Directions for this task: From the entries below, return exactly the lines beginning at the one that contains "Page size: 1275x1650." and ending at the one that contains "For every layout", both of them included, and only those lines.

Exercise input:
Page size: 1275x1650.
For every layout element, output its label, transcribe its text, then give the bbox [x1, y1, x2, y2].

--

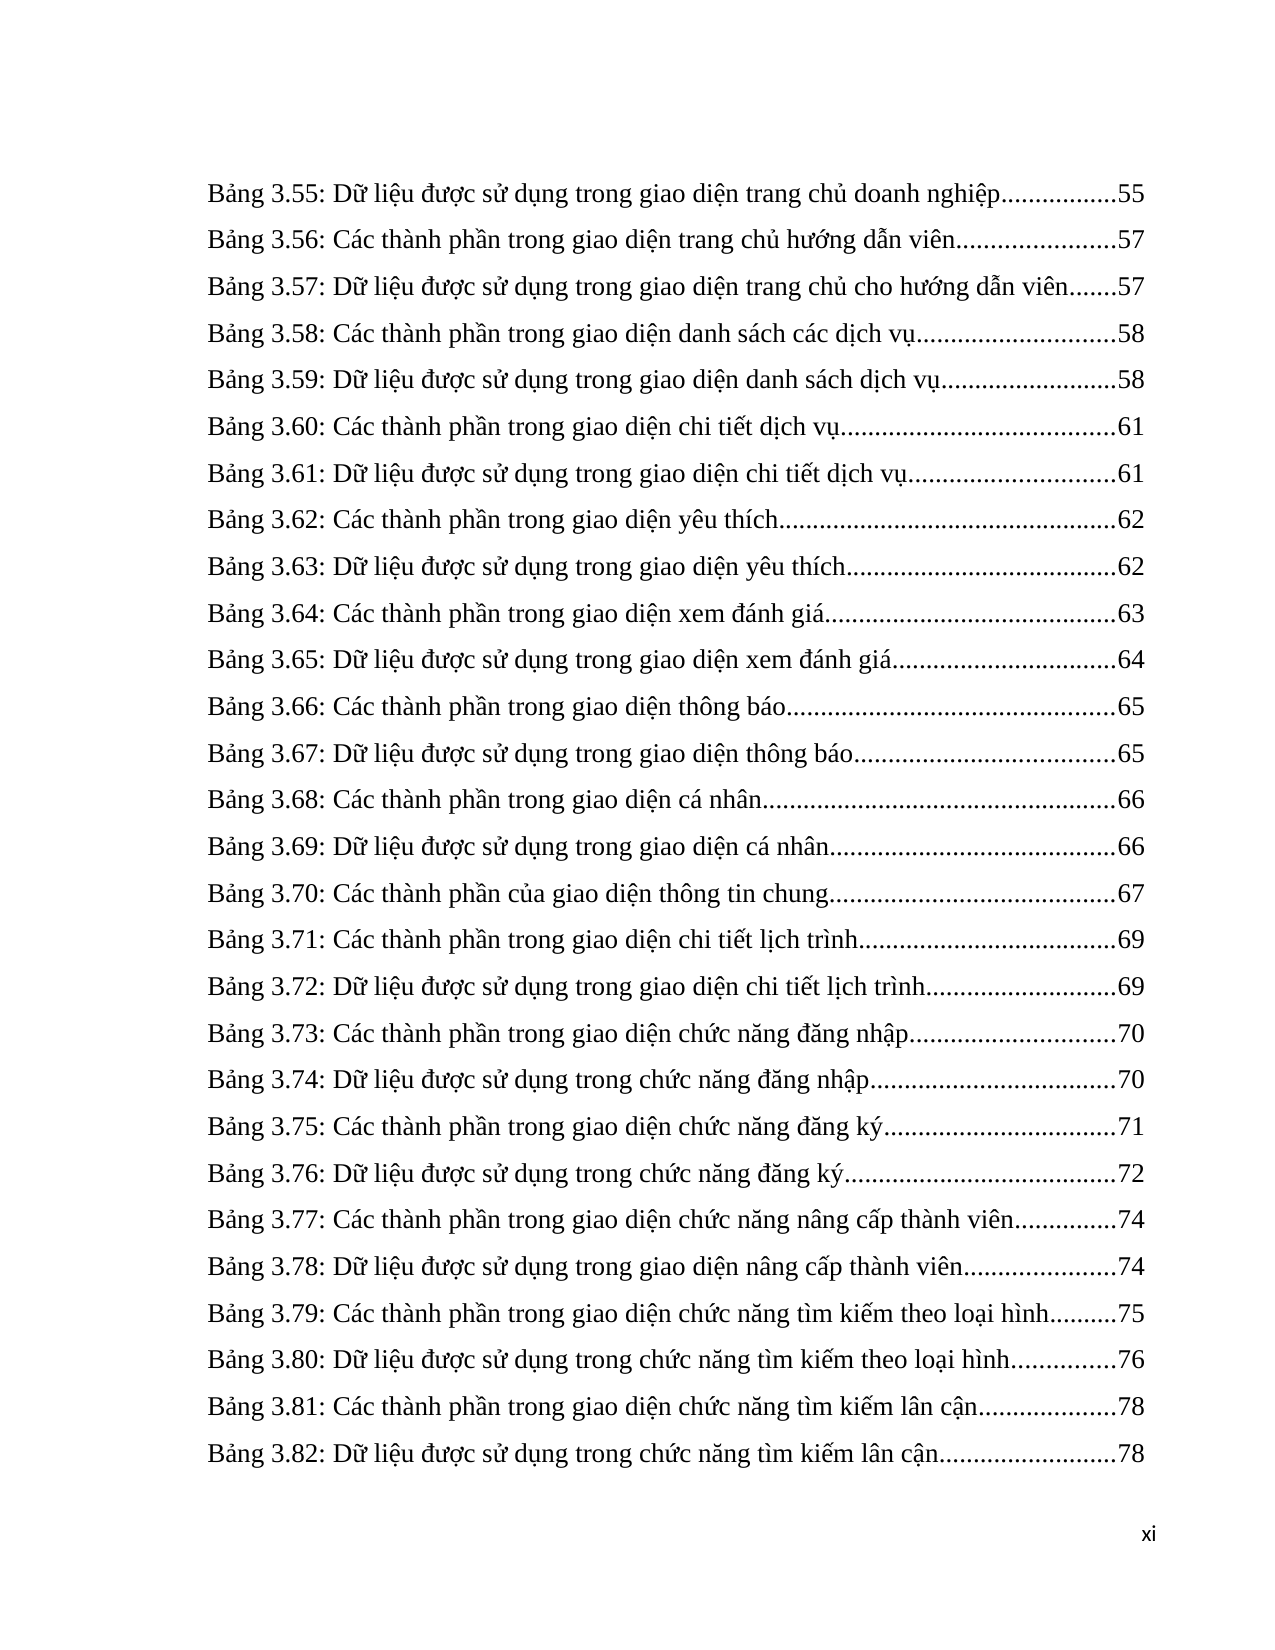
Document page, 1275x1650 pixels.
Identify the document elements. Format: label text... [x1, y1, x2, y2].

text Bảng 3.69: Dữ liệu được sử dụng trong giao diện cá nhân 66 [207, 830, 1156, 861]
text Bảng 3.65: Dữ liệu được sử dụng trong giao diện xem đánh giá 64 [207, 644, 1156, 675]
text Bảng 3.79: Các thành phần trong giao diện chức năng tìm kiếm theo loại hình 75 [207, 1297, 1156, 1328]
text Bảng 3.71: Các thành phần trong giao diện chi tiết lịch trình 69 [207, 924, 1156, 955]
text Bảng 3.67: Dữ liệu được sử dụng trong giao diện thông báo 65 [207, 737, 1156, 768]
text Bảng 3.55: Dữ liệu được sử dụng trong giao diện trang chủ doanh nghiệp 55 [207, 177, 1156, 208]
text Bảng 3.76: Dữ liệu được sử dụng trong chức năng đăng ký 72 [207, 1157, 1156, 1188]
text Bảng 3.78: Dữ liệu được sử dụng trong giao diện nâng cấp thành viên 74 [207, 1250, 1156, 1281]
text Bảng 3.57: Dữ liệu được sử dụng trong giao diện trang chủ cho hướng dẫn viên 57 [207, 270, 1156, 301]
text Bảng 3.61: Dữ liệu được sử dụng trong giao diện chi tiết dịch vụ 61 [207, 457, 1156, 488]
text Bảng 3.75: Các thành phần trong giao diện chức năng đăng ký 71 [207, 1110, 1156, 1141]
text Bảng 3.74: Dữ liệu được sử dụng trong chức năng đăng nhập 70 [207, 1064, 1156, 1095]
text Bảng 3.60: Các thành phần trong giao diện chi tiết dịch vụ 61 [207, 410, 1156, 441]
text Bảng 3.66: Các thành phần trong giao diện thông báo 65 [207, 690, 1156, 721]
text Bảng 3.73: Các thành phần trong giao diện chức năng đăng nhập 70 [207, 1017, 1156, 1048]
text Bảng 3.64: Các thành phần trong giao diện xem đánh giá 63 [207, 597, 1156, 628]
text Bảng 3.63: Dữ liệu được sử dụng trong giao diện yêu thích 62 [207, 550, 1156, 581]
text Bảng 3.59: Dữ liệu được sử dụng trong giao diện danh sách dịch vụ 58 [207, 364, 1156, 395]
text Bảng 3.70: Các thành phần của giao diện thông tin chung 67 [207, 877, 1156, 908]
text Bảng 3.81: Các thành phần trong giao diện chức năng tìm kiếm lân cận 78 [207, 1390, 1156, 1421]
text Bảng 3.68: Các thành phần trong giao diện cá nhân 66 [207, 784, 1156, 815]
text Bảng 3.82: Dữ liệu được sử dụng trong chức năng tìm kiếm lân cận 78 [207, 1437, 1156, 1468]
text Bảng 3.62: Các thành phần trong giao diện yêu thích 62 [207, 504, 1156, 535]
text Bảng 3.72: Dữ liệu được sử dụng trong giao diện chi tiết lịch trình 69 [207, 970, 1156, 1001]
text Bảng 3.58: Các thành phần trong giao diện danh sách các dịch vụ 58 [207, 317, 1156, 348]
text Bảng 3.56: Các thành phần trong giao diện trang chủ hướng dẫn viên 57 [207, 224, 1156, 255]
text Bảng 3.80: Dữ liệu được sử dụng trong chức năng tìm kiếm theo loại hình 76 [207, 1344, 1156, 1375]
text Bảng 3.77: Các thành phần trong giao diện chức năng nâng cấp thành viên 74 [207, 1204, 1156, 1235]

Solution for this task:
Page size: 1275x1650.
For every layout element, output its label, transcribe its text, then give the bbox [x1, y1, x2, y2].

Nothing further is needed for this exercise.